THE TASK: Exclude any images and output the remaining records exactly.

DATA FOR PROCESSING:
▬▬▬

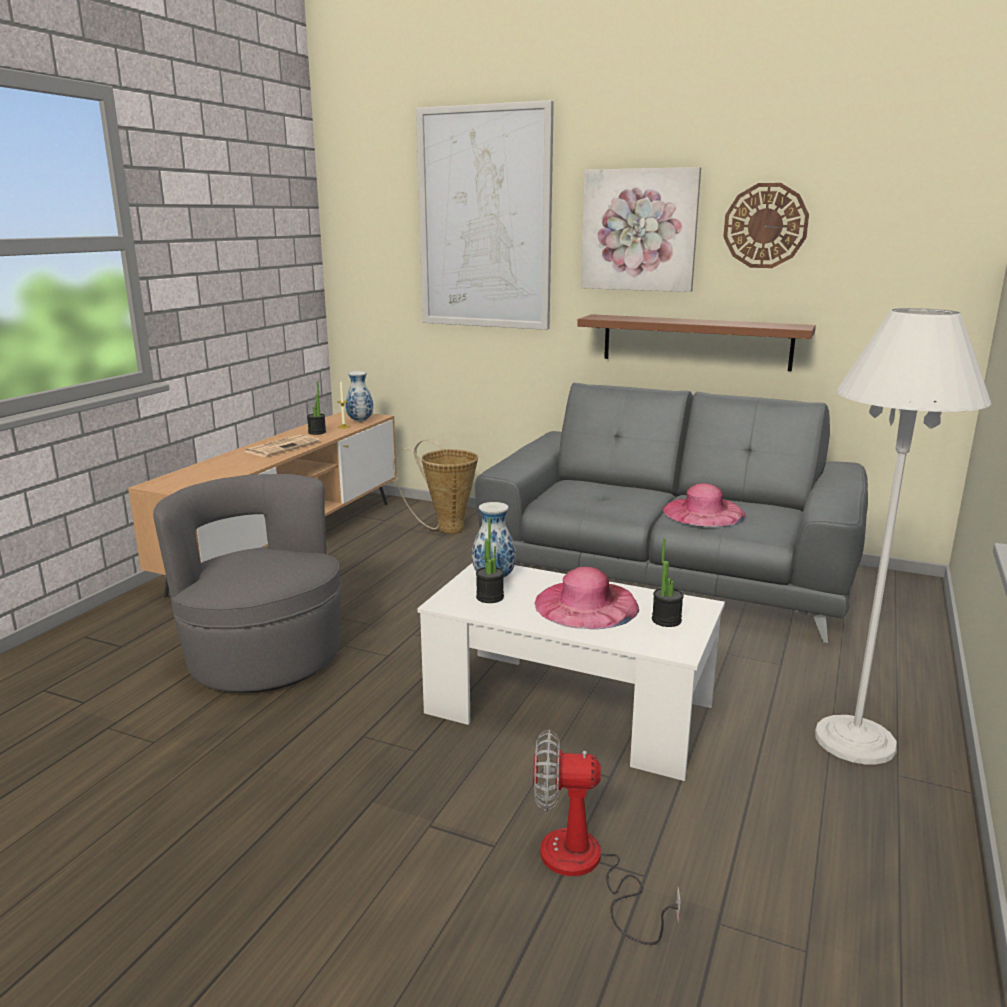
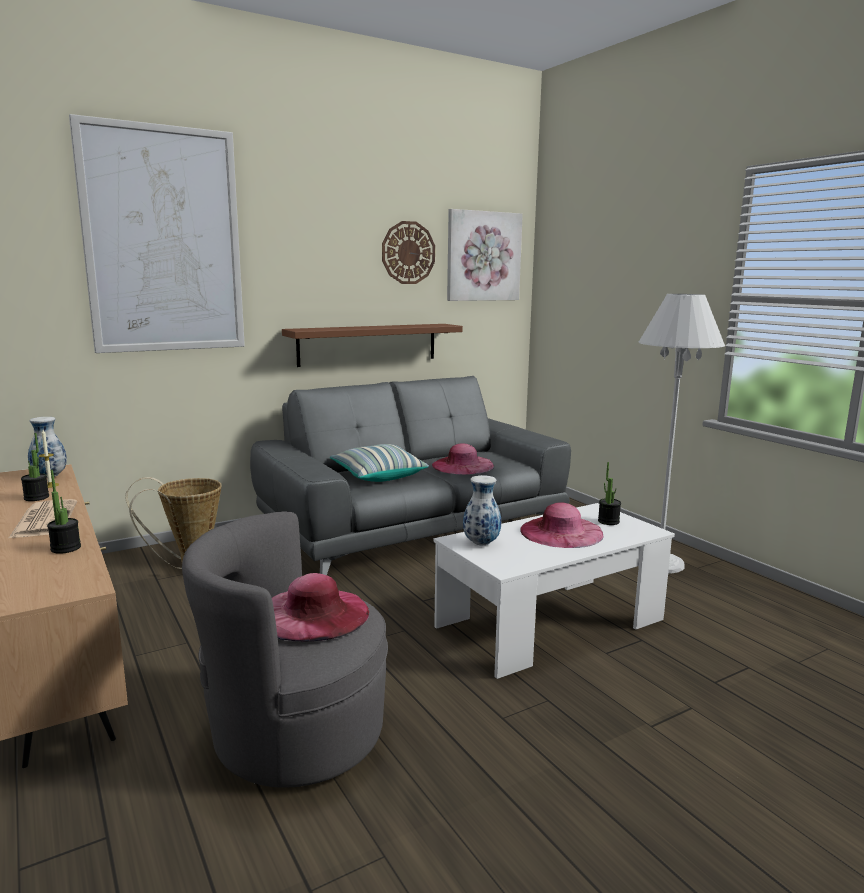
camera: 55 degrees left, 5 degrees down
potted plant [476,518,504,603] -> potted plant moved to [47,470,81,554]
fan [533,730,681,945] -> none
picture [581,167,701,292] -> picture moved to [447,209,523,301]
none -> pink hat [272,573,369,641]
none -> pillow [330,444,429,482]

▬▬▬

RESULT FOR THIS TASK:
camera: 55 degrees left, 5 degrees down
potted plant [476,518,504,603] -> potted plant moved to [47,470,81,554]
fan [533,730,681,945] -> none
picture [581,167,701,292] -> picture moved to [447,209,523,301]
none -> pink hat [272,573,369,641]
none -> pillow [330,444,429,482]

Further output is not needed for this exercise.